When they arrived, they found a 29-year-old woman with injuries in the flat.
EVIDENCE: Forensics officers at the scene. PHOTO: SHIN MIN DAILY NEWS
She was conscious when she was taken by ambulance to KTPH.
Madam Misnah said the woman, whom she identified as Madam Sri Idayu Ghazali, was a clerk and that she had moved into the Yishun flat with her family about a year ago.
It was also about the same time that Madam Misnah's family moved in next door and the two families became close.
Madam Misnah said there were eight people living in Madam Sri Idayu's flat - Madam Sri Idayu, her husband, their two daughters, her parents, her sister and a maid.
"The two girls would often come over and play. Whenever we make something special for dinner, we would give them some and they would reciprocate," she said.
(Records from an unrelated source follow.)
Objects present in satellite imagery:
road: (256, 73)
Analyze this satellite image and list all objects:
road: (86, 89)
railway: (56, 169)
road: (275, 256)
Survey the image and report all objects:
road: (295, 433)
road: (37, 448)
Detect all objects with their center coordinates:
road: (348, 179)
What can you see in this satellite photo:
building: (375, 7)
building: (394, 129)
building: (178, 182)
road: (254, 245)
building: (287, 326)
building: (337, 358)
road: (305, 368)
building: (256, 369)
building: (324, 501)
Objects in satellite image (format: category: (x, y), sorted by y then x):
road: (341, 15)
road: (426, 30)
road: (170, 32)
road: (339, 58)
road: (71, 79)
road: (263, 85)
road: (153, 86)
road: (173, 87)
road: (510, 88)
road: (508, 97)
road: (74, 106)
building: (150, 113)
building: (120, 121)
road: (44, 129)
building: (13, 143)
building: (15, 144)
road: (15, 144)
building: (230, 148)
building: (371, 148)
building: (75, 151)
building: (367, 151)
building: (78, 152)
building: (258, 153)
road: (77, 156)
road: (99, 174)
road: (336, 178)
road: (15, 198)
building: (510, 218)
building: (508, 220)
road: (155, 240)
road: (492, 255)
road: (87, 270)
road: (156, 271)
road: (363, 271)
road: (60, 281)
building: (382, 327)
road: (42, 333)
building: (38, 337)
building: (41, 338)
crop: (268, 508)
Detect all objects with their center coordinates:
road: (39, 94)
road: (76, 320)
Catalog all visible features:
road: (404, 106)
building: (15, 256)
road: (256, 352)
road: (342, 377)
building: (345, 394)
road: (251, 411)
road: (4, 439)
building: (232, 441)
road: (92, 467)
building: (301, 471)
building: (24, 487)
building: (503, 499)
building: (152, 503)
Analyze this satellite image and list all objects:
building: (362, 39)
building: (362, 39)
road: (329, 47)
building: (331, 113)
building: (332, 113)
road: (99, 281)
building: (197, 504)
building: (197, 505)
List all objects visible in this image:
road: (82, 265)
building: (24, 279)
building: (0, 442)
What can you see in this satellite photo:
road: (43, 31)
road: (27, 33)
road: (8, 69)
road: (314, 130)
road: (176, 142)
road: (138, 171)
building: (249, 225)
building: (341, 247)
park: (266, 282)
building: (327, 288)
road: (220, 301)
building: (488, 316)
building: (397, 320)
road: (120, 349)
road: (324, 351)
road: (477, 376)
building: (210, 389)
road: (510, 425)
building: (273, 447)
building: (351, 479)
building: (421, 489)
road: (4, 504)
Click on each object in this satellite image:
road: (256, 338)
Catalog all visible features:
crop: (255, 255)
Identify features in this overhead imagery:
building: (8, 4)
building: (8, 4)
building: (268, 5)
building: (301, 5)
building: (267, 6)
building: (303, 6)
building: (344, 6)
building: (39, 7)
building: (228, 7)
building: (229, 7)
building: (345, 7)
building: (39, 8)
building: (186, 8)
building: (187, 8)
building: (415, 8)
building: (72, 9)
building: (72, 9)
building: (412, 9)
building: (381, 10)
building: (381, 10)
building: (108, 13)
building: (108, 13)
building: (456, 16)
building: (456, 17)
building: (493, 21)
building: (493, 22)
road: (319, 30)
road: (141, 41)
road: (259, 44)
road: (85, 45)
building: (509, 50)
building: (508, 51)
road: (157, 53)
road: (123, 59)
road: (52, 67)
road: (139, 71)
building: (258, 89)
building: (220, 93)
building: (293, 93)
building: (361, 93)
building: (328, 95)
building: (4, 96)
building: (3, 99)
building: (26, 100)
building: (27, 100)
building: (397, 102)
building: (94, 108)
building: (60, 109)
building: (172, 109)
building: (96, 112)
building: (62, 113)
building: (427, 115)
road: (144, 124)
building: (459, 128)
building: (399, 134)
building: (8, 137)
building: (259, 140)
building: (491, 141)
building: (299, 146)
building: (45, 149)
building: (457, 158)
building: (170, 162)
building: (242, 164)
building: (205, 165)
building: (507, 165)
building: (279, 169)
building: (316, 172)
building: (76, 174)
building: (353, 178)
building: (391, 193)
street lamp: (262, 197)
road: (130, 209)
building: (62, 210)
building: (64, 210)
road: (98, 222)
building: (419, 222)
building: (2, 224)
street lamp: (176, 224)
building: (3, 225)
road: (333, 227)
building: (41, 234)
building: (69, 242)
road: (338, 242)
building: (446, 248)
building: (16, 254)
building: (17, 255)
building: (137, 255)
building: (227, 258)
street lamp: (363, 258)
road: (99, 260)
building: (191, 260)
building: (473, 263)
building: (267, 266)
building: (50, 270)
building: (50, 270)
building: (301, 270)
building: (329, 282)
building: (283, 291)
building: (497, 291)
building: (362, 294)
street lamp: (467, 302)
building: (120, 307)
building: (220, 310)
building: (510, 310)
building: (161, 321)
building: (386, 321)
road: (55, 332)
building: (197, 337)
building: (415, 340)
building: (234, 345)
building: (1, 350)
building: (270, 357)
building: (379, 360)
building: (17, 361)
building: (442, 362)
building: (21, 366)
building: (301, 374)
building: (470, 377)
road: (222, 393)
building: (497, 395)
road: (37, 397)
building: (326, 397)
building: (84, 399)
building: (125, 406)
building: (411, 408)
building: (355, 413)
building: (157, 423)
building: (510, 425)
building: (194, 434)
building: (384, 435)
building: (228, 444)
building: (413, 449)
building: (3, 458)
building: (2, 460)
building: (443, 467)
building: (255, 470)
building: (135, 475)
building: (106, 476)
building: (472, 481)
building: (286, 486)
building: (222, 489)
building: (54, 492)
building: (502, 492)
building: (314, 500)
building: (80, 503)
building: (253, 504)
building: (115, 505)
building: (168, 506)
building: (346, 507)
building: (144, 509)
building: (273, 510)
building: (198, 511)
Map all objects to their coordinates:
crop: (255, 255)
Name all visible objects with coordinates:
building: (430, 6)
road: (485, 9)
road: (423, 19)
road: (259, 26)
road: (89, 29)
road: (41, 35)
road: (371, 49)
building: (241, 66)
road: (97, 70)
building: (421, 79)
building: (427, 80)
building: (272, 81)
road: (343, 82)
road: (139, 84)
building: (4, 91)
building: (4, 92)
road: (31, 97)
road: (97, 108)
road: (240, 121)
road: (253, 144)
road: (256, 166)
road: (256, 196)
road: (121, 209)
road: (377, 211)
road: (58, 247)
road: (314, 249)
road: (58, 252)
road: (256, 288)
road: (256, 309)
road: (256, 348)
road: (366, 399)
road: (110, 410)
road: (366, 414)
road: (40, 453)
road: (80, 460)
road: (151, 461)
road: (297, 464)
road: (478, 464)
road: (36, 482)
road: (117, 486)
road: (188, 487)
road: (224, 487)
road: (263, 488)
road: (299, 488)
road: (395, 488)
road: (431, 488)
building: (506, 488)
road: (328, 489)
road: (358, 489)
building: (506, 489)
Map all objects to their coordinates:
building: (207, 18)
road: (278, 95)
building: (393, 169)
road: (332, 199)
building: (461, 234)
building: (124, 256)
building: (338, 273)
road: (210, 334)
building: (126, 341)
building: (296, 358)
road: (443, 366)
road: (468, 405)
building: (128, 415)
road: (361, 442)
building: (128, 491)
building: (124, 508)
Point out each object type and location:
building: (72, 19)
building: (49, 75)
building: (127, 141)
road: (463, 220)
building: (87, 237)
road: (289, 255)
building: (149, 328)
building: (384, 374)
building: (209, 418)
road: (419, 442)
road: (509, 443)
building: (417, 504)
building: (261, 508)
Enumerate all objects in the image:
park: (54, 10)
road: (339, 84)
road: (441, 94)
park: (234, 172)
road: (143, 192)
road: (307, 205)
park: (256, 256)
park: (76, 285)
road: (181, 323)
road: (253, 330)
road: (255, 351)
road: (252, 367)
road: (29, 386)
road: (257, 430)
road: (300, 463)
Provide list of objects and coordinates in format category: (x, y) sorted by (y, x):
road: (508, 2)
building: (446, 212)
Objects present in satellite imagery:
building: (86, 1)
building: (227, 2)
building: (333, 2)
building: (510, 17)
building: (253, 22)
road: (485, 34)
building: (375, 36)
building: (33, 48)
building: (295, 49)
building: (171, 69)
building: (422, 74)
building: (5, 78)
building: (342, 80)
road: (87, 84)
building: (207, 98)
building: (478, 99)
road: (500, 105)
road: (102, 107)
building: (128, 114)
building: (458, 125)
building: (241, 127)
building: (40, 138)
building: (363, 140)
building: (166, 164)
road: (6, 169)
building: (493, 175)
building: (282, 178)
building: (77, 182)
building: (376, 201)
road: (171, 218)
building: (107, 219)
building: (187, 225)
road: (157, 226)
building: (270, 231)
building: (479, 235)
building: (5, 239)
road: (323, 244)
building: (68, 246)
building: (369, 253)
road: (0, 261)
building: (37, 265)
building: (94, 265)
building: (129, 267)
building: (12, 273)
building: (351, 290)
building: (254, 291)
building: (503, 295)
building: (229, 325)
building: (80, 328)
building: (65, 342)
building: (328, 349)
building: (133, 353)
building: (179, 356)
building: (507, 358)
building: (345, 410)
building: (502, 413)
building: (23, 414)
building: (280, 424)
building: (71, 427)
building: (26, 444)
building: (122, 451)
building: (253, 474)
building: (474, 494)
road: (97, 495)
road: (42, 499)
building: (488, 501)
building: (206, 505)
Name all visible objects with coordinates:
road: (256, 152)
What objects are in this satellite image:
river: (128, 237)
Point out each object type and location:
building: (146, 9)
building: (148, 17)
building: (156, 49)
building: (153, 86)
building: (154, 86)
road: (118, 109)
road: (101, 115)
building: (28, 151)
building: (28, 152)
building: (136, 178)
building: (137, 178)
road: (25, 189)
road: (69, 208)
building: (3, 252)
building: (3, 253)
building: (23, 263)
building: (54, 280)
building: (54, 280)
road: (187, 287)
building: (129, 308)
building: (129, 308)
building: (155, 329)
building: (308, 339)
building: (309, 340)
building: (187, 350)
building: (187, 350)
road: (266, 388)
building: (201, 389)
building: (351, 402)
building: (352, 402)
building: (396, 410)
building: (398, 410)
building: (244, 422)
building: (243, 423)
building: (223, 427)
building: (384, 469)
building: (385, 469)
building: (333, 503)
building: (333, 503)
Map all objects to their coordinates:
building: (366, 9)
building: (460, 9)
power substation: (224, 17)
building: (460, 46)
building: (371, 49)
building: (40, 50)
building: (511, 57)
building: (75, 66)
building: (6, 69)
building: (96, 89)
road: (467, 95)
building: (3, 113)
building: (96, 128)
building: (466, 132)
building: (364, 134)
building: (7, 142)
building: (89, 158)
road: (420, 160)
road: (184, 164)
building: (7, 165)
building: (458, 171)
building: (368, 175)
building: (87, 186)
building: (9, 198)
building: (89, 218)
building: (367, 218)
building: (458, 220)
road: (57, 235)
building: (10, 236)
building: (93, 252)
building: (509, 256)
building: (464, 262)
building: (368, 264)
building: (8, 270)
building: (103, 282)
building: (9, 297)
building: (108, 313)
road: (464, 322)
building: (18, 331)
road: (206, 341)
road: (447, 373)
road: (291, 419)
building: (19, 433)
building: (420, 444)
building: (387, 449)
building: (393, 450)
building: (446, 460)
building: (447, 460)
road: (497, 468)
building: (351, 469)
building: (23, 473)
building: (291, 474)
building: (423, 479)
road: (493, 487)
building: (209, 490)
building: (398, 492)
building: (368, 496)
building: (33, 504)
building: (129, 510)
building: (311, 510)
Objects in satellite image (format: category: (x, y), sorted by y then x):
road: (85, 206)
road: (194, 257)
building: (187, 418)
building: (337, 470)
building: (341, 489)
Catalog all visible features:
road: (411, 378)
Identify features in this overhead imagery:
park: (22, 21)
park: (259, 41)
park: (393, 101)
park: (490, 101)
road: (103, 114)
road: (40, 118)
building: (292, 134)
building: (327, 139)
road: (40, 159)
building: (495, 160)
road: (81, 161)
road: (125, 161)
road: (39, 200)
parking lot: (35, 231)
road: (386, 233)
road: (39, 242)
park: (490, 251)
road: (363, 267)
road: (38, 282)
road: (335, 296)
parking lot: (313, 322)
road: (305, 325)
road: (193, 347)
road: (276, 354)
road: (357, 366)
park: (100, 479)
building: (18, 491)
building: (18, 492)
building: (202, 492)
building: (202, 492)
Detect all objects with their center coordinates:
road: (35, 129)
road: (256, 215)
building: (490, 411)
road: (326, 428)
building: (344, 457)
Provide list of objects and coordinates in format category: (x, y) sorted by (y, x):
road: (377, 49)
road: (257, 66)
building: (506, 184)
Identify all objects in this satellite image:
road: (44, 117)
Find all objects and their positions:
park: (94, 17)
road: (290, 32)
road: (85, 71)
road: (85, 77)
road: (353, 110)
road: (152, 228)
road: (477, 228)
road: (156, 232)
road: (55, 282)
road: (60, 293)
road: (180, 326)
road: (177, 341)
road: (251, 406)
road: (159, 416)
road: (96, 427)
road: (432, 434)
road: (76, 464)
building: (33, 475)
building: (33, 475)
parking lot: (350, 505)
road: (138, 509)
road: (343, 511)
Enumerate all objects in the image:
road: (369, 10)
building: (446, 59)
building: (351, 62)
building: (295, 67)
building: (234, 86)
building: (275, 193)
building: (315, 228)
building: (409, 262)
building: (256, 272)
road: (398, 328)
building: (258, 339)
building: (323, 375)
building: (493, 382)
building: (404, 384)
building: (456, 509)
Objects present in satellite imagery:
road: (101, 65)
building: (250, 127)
She told a Shin Min reporter that before the stabbing, she heard loud arguments coming from Madam Sri Idayu's flat.
A resident who lives upstairs said he heard quarrelling at about 8pm on Saturday.
The man, who wanted to be known only as Mr Lim, said he then heard piercing screams, followed by silence.
Residents said they saw the woman's husband being questioned by the police at the void deck before he was handcuffed and taken away in a patrol car.